[Records provided]:
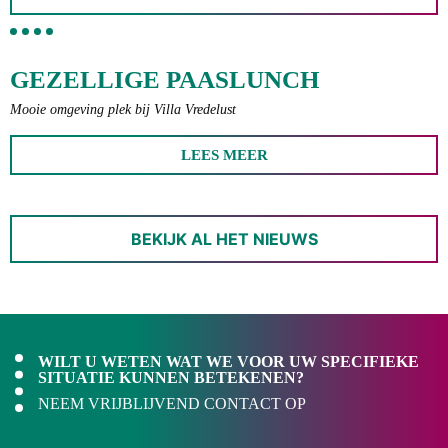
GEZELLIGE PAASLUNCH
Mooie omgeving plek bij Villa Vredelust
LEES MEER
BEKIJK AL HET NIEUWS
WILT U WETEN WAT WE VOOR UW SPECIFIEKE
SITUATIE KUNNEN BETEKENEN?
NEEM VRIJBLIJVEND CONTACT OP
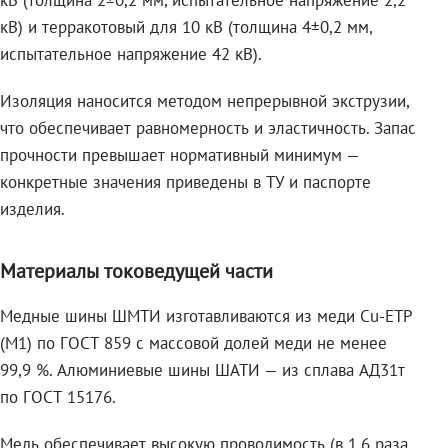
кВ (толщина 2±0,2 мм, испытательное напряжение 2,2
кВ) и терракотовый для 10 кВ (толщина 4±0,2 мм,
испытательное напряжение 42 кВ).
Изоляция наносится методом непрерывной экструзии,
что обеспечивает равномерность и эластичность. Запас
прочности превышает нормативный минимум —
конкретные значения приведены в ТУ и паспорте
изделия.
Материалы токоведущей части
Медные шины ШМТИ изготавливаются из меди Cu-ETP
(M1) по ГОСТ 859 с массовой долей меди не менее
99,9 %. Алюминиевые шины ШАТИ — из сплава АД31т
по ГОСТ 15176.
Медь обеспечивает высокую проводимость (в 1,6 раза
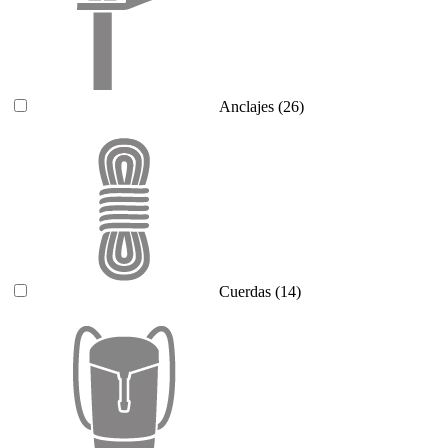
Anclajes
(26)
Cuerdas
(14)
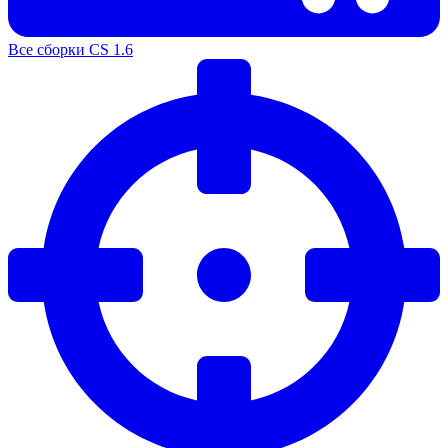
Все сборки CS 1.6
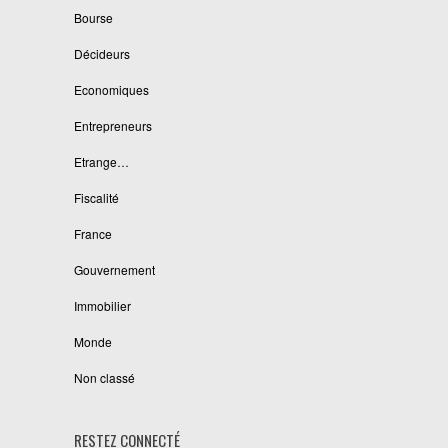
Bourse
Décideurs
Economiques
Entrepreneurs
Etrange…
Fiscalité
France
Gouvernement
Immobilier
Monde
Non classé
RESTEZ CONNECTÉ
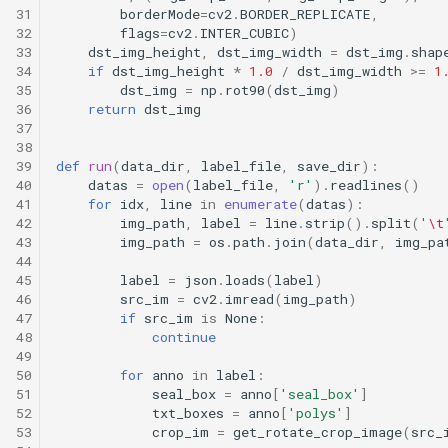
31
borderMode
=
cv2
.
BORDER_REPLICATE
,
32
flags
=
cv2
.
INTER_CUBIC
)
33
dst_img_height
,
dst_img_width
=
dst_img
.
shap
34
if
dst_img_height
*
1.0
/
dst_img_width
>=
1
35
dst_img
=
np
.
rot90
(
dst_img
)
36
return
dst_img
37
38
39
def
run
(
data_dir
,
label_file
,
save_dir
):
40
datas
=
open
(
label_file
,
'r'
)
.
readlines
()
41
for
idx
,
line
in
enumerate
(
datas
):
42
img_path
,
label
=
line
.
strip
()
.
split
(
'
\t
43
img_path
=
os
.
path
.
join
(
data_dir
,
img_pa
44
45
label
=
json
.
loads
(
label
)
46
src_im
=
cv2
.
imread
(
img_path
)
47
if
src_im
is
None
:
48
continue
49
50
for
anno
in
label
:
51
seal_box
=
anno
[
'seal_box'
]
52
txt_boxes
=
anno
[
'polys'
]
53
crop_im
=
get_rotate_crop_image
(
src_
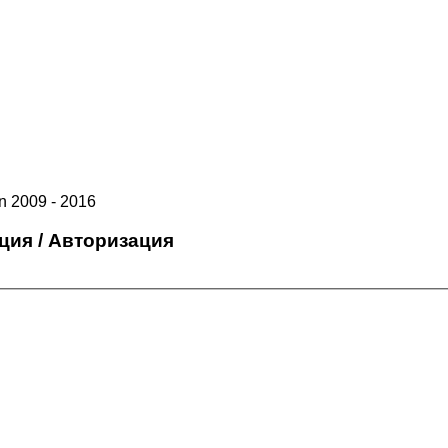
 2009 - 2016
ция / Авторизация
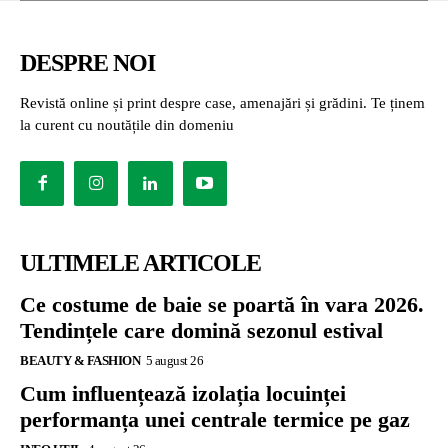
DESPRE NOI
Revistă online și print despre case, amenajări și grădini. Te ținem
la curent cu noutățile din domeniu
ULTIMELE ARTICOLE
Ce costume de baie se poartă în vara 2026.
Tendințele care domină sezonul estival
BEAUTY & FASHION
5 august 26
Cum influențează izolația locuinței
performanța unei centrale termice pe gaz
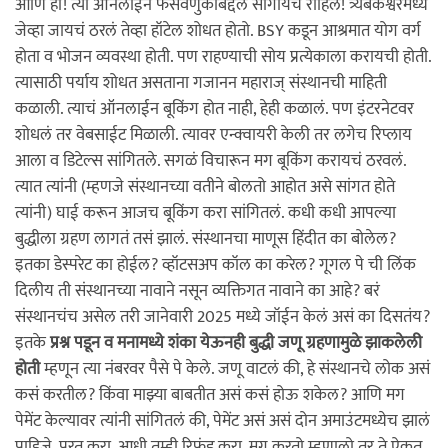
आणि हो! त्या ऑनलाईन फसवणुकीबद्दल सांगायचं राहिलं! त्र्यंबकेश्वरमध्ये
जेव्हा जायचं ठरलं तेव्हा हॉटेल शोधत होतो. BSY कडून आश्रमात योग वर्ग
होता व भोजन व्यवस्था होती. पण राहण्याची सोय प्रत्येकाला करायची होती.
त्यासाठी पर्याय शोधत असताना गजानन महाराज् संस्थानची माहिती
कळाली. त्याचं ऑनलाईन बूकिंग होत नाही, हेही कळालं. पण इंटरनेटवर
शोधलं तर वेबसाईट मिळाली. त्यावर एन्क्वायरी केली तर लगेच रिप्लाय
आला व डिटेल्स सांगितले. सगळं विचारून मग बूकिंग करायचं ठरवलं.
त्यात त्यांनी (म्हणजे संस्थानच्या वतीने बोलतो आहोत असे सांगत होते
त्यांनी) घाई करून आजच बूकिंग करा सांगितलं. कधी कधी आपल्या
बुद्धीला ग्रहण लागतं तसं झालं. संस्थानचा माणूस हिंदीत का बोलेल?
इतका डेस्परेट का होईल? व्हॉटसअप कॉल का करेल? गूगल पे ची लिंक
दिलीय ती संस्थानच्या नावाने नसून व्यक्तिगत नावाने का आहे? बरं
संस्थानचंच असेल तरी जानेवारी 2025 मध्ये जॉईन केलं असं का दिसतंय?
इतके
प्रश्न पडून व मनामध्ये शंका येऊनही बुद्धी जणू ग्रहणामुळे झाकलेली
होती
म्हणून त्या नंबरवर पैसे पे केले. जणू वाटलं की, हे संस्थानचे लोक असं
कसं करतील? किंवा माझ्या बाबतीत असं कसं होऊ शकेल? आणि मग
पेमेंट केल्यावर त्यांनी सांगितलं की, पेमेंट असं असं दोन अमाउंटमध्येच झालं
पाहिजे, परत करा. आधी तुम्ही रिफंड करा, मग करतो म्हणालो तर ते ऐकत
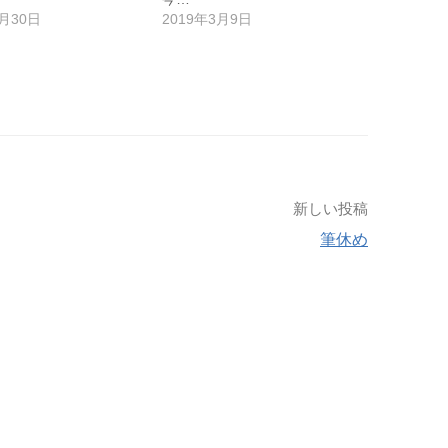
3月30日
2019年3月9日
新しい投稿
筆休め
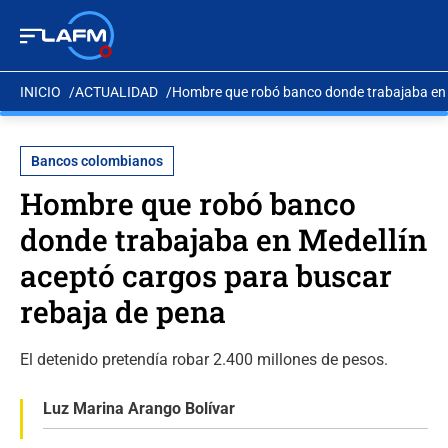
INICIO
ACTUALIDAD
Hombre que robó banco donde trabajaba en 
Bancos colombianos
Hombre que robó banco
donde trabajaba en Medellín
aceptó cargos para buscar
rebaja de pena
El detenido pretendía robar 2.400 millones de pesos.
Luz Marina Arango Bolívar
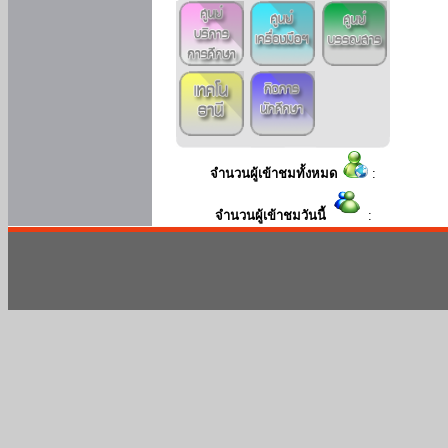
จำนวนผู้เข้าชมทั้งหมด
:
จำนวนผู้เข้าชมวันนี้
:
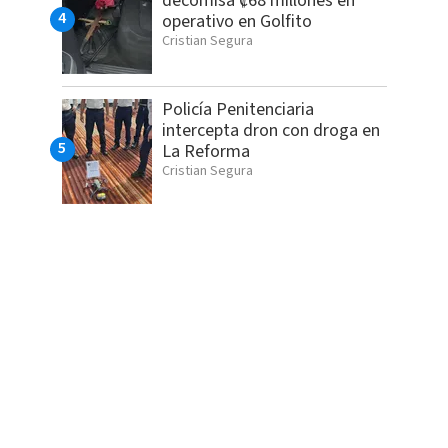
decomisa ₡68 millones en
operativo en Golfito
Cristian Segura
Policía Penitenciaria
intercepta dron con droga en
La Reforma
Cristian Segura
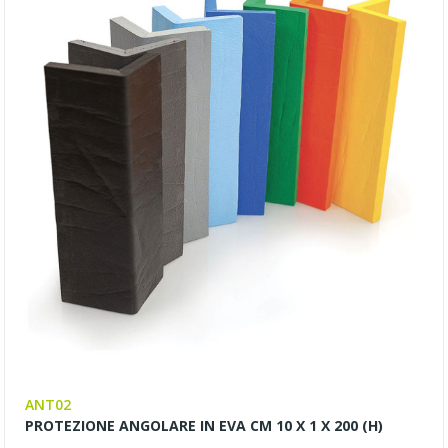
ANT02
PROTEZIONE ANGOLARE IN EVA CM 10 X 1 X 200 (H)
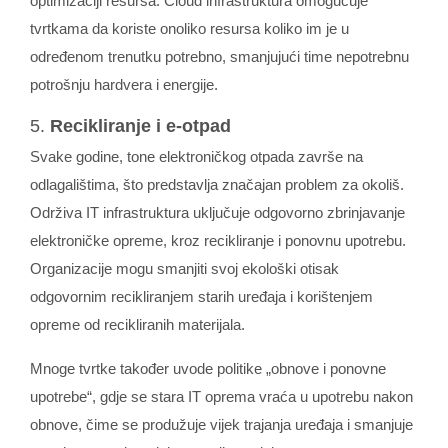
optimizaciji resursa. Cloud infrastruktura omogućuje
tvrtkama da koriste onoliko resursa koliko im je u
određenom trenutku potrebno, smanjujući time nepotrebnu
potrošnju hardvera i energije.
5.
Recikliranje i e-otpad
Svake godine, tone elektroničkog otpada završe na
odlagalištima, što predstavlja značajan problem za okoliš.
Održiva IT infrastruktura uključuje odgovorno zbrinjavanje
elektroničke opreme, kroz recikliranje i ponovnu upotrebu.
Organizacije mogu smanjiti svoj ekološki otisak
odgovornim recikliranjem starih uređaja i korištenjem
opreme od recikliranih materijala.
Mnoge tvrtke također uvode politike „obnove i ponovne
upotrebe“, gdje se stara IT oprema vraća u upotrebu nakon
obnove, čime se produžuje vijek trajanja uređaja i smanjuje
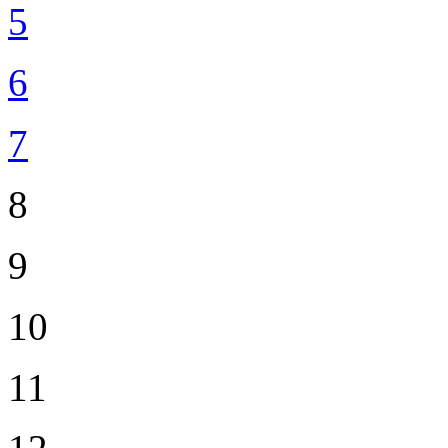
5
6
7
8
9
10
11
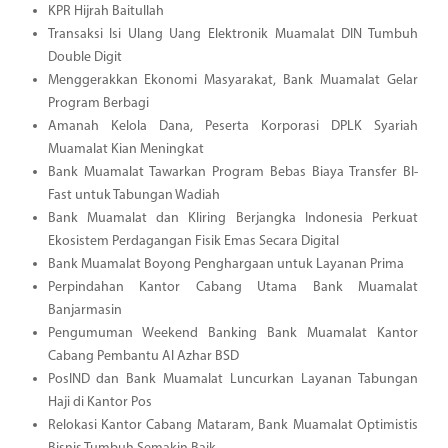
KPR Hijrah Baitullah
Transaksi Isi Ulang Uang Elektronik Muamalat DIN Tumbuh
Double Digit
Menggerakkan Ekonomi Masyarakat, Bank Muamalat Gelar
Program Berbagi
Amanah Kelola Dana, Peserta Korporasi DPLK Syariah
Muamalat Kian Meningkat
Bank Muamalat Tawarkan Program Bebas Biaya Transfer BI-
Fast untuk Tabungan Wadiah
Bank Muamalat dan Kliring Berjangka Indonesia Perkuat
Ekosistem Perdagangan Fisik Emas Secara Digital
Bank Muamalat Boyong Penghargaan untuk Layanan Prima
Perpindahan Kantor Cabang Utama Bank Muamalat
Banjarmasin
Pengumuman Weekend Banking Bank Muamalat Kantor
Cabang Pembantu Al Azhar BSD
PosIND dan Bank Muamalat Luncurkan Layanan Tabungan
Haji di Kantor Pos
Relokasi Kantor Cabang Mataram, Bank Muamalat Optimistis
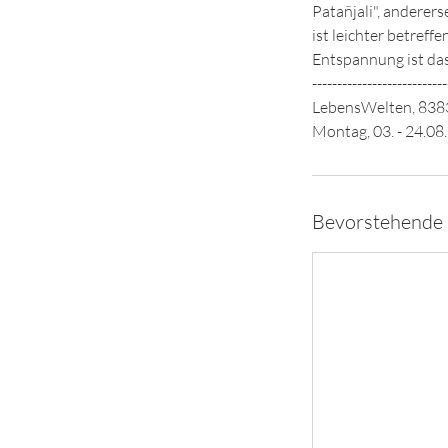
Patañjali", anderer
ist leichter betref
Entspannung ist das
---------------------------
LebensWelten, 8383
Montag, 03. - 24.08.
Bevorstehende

[Directions for this task]: Each record above is to be written out exactly; the pictures are not.

[Solution to this exercise]:
GEZELLIGE PAASLUNCH
Mooie omgeving plek bij Villa Vredelust
LEES MEER
BEKIJK AL HET NIEUWS
WILT U WETEN WAT WE VOOR UW SPECIFIEKE
SITUATIE KUNNEN BETEKENEN?
NEEM VRIJBLIJVEND CONTACT OP
кВ (толщина 2±0,2 мм, испытательное напряжение 2,2
кВ) и терракотовый для 10 кВ (толщина 4±0,2 мм,
испытательное напряжение 42 кВ).
Изоляция наносится методом непрерывной экструзии,
что обеспечивает равномерность и эластичность. Запас
прочности превышает нормативный минимум —
конкретные значения приведены в ТУ и паспорте
изделия.
Материалы токоведущей части
Медные шины ШМТИ изготавливаются из меди Cu-ETP
(M1) по ГОСТ 859 с массовой долей меди не менее
99,9 %. Алюминиевые шины ШАТИ — из сплава АД31т
по ГОСТ 15176.
Медь обеспечивает высокую проводимость (в 1,6 раза
Anclajes
(26)
Cuerdas
(14)
Все сборки CS 1.6
Bourse
Décideurs
Economiques
Entrepreneurs
Etrange…
Fiscalité
France
Gouvernement
Immobilier
Monde
Non classé
RESTEZ CONNECTÉ
31
borderMode
=
cv2
.
BORDER_REPLICATE
,
32
flags
=
cv2
.
INTER_CUBIC
)
33
dst_img_height
,
dst_img_width
=
dst_img
.
shap
34
if
dst_img_height
*
1.0
/
dst_img_width
>=
1
35
dst_img
=
np
.
rot90
(
dst_img
)
36
return
dst_img
37
38
39
def
run
(
data_dir
,
label_file
,
save_dir
):
40
datas
=
open
(
label_file
,
'r'
)
.
readlines
()
41
for
idx
,
line
in
enumerate
(
datas
):
42
img_path
,
label
=
line
.
strip
()
.
split
(
'
\t
43
img_path
=
os
.
path
.
join
(
data_dir
,
img_pa
44
45
label
=
json
.
loads
(
label
)
46
src_im
=
cv2
.
imread
(
img_path
)
47
if
src_im
is
None
:
48
continue
49
50
for
anno
in
label
:
51
seal_box
=
anno
[
'seal_box'
]
52
txt_boxes
=
anno
[
'polys'
]
53
crop_im
=
get_rotate_crop_image
(
src_
 2009 - 2016
ция / Авторизация
DESPRE NOI
Revistă online și print despre case, amenajări și grădini. Te ținem
la curent cu noutățile din domeniu
ULTIMELE ARTICOLE
Ce costume de baie se poartă în vara 2026.
Tendințele care domină sezonul estival
BEAUTY & FASHION
5 august 26
Cum influențează izolația locuinței
performanța unei centrale termice pe gaz
आणि हो! त्या ऑनलाईन फसवणुकीबद्दल सांगायचं राहिलं! त्र्यंबकेश्वरमध्ये
जेव्हा जायचं ठरलं तेव्हा हॉटेल शोधत होतो. BSY कडून आश्रमात योग वर्ग
होता व भोजन व्यवस्था होती. पण राहण्याची सोय प्रत्येकाला करायची होती.
त्यासाठी पर्याय शोधत असताना गजानन महाराज् संस्थानची माहिती
कळाली. त्याचं ऑनलाईन बूकिंग होत नाही, हेही कळालं. पण इंटरनेटवर
शोधलं तर वेबसाईट मिळाली. त्यावर एन्क्वायरी केली तर लगेच रिप्लाय
आला व डिटेल्स सांगितले. सगळं विचारून मग बूकिंग करायचं ठरवलं.
त्यात त्यांनी (म्हणजे संस्थानच्या वतीने बोलतो आहोत असे सांगत होते
त्यांनी) घाई करून आजच बूकिंग करा सांगितलं. कधी कधी आपल्या
बुद्धीला ग्रहण लागतं तसं झालं. संस्थानचा माणूस हिंदीत का बोलेल?
इतका डेस्परेट का होईल? व्हॉटसअप कॉल का करेल? गूगल पे ची लिंक
दिलीय ती संस्थानच्या नावाने नसून व्यक्तिगत नावाने का आहे? बरं
संस्थानचंच असेल तरी जानेवारी 2025 मध्ये जॉईन केलं असं का दिसतंय?
इतके
प्रश्न पडून व मनामध्ये शंका येऊनही बुद्धी जणू ग्रहणामुळे झाकलेली
होती
म्हणून त्या नंबरवर पैसे पे केले. जणू वाटलं की, हे संस्थानचे लोक असं
कसं करतील? किंवा माझ्या बाबतीत असं कसं होऊ शकेल? आणि मग
पेमेंट केल्यावर त्यांनी सांगितलं की, पेमेंट असं असं दोन अमाउंटमध्येच झालं
पाहिजे, परत करा. आधी तुम्ही रिफंड करा, मग करतो म्हणालो तर ते ऐकत
3月30日
2019年3月9日
新しい投稿
筆休め
INICIO
ACTUALIDAD
Hombre que robó banco donde trabajaba en 
Bancos colombianos
Hombre que robó banco
donde trabajaba en Medellín
aceptó cargos para buscar
rebaja de pena
El detenido pretendía robar 2.400 millones de pesos.
Luz Marina Arango Bolívar
จำนวนผู้เข้าชมทั้งหมด
:
จำนวนผู้เข้าชมวันนี้
:
decomisa ₡68 millones en
operativo en Golfito
Cristian Segura
Policía Penitenciaria
intercepta dron con droga en
La Reforma
Cristian Segura
ANT02
PROTEZIONE ANGOLARE IN EVA CM 10 X 1 X 200 (H)
optimizaciji resursa. Cloud infrastruktura omogućuje
tvrtkama da koriste onoliko resursa koliko im je u
određenom trenutku potrebno, smanjujući time nepotrebnu
potrošnju hardvera i energije.
5.
Recikliranje i e-otpad
Svake godine, tone elektroničkog otpada završe na
odlagalištima, što predstavlja značajan problem za okoliš.
Održiva IT infrastruktura uključuje odgovorno zbrinjavanje
elektroničke opreme, kroz recikliranje i ponovnu upotrebu.
Organizacije mogu smanjiti svoj ekološki otisak
odgovornim recikliranjem starih uređaja i korištenjem
opreme od recikliranih materijala.
Mnoge tvrtke također uvode politike „obnove i ponovne
upotrebe“, gdje se stara IT oprema vraća u upotrebu nakon
obnove, čime se produžuje vijek trajanja uređaja i smanjuje
5
6
7
8
9
10
11
KPR Hijrah Baitullah
Transaksi Isi Ulang Uang Elektronik Muamalat DIN Tumbuh
Double Digit
Menggerakkan Ekonomi Masyarakat, Bank Muamalat Gelar
Program Berbagi
Amanah Kelola Dana, Peserta Korporasi DPLK Syariah
Muamalat Kian Meningkat
Bank Muamalat Tawarkan Program Bebas Biaya Transfer BI-
Fast untuk Tabungan Wadiah
Bank Muamalat dan Kliring Berjangka Indonesia Perkuat
Ekosistem Perdagangan Fisik Emas Secara Digital
Bank Muamalat Boyong Penghargaan untuk Layanan Prima
Perpindahan Kantor Cabang Utama Bank Muamalat
Banjarmasin
Pengumuman Weekend Banking Bank Muamalat Kantor
Cabang Pembantu Al Azhar BSD
PosIND dan Bank Muamalat Luncurkan Layanan Tabungan
Haji di Kantor Pos
Relokasi Kantor Cabang Mataram, Bank Muamalat Optimistis
Patañjali", anderer
ist leichter betref
Entspannung ist das
---------------------------
LebensWelten, 8383
Montag, 03. - 24.08.
Bevorstehende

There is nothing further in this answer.